The paper concludes that AI systems which are uncertain about their actual purpose are less likely to impede human-level access to whatever termination mechanisms they have in place.
But introducing uncertainty is not a blanket solution, because excessive uncertainty makes the AI system indecisive and ineffective; instead of looping externally by re-performing ineffective actions , it will loop on the threshold of decision, much as we are prone to do when we consider the stakes to be critical.
‘It is important,’ the paper observes. ‘to note that this uncertainty is not free; we can not just make [the AI] maximally uncertain about [the human's] preferences. If [the AI] is completely uncertain about [the human's] preferences then it will be unable to correctly select [the optimal solution] from its set of options.’
Without the property of doubt, the AI may be ‘psychotic’, with too much doubt ‘neurotic’.
If this begins to seem familiar to programmers or tech enthusiasts, it’s probably because the concept addresses the space between a zero and a one — not traditionally the strong suit of binary computing systems.
The coming advent of effective and practical deep learning systems based around quantum computing (QC) seems likely to have a radical contribution to make to this area of AI research, since QC systems operate natively in less certain or didactic space.
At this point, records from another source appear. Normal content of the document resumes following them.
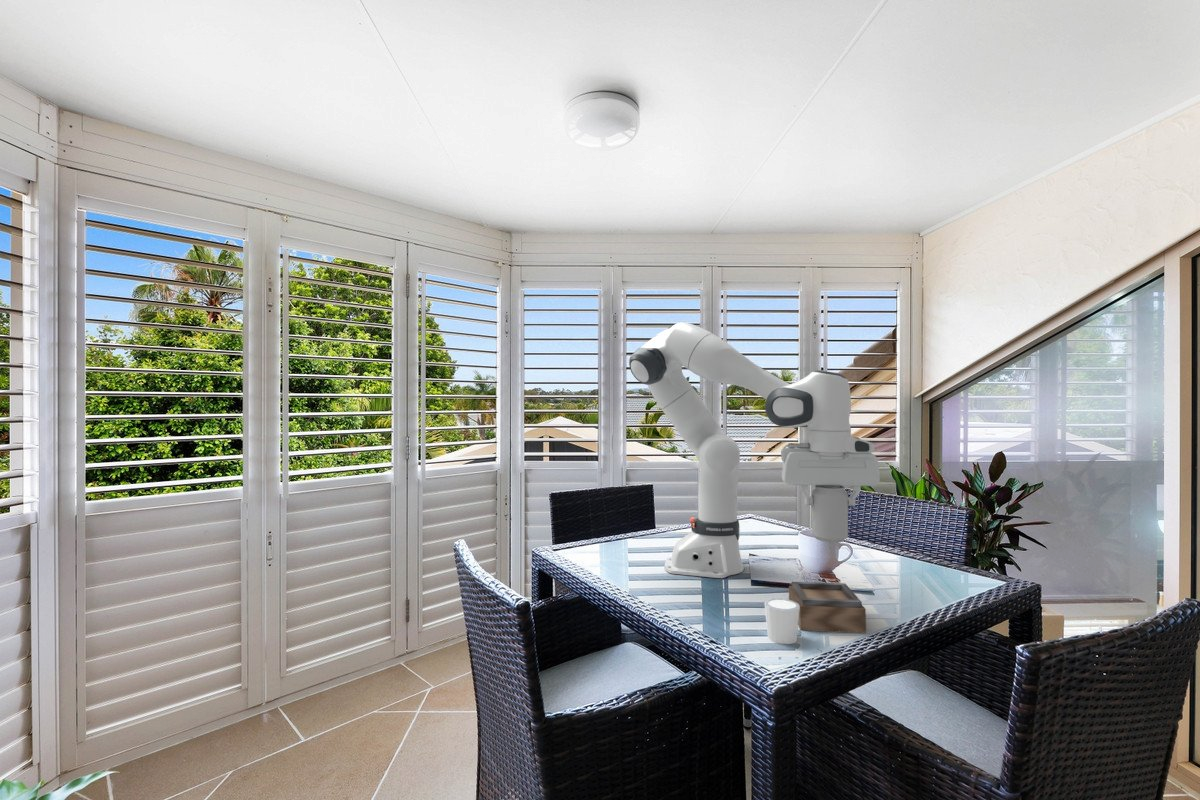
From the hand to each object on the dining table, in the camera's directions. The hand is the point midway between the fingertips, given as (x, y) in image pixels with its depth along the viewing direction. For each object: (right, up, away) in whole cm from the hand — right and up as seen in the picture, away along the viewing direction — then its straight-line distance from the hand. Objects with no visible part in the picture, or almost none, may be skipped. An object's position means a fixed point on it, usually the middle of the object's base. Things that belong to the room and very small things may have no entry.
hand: (829, 505), depth 124 cm
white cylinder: (-14, -25, -10) cm, 31 cm away
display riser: (-2, -25, -1) cm, 25 cm away
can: (0, -8, 0) cm, 8 cm away
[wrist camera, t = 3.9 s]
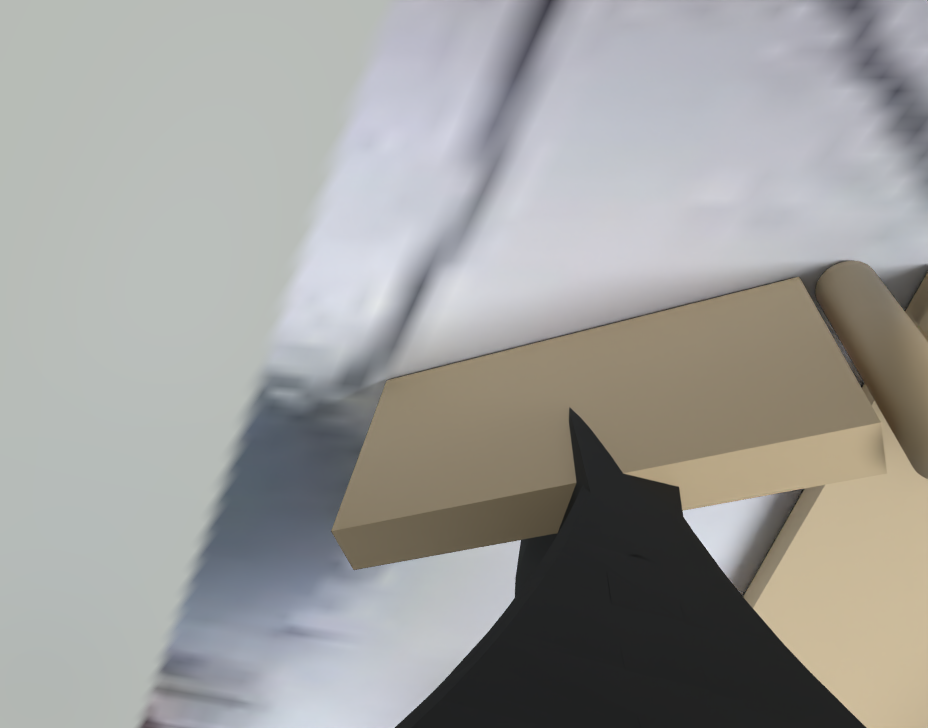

However, since the security concerns are already so great around the way binary-based AI may ‘branch’ into unreasonable courses of non-supervised action, QC decision-making systems also seem likely to stay ring-fenced in the groves of academe for some decades to come.
A question of commitment
The systems under study both in the paper and in the field in general have the capacity to generate their own ‘else…if’ loops, effectively. If they need to consult on these decision trees, they can never evolve into genuine unsupervised learning. And if those loops are pre-programmed or otherwise overly proscribed through human fear of negative autonomous decisions then the system cannot grow as an entity.
The Berkeley paper deals, as has other recent work, with science-fiction’s favorite prophesy of doom — the possibility of an AI entity deciding that human interference with its processes is unacceptable. Even an AI system hypothetically imbued with Asimov’s three laws of robotics is faced with the same tension between inaction and injurious action, and risks, in doing no harm, to do no good either.
The Berkeley researchers posit future research work exploring potential negotiation between the system and the human trying to switch it off, presenting the possibility of a person trying to win an existential argument with a machine over a matter which may prove critical — another popular sci-fi trope.
Prior work which addresses the ‘off-switch’ challenge has proposed to make AI systems indifferent to being deactivated, dubbing such systems as corrigible agents. The work proposes the presence of persistent ‘drives’ in AI systems, apparently analogous to a person’s underlying obsessions, which are likely to be present ‘unless explicitly counteracted’.
The paper also notes the problem’s proximity to that faced by companies to balance salary expenditure considerations with motivational psychology as regards the extent to which it can trust its employees.
It further observes that the off-switch model is also difficult to conceptualize because the typical spur of ‘reward’ is hard to pre-program into situations which may effectively involve failure.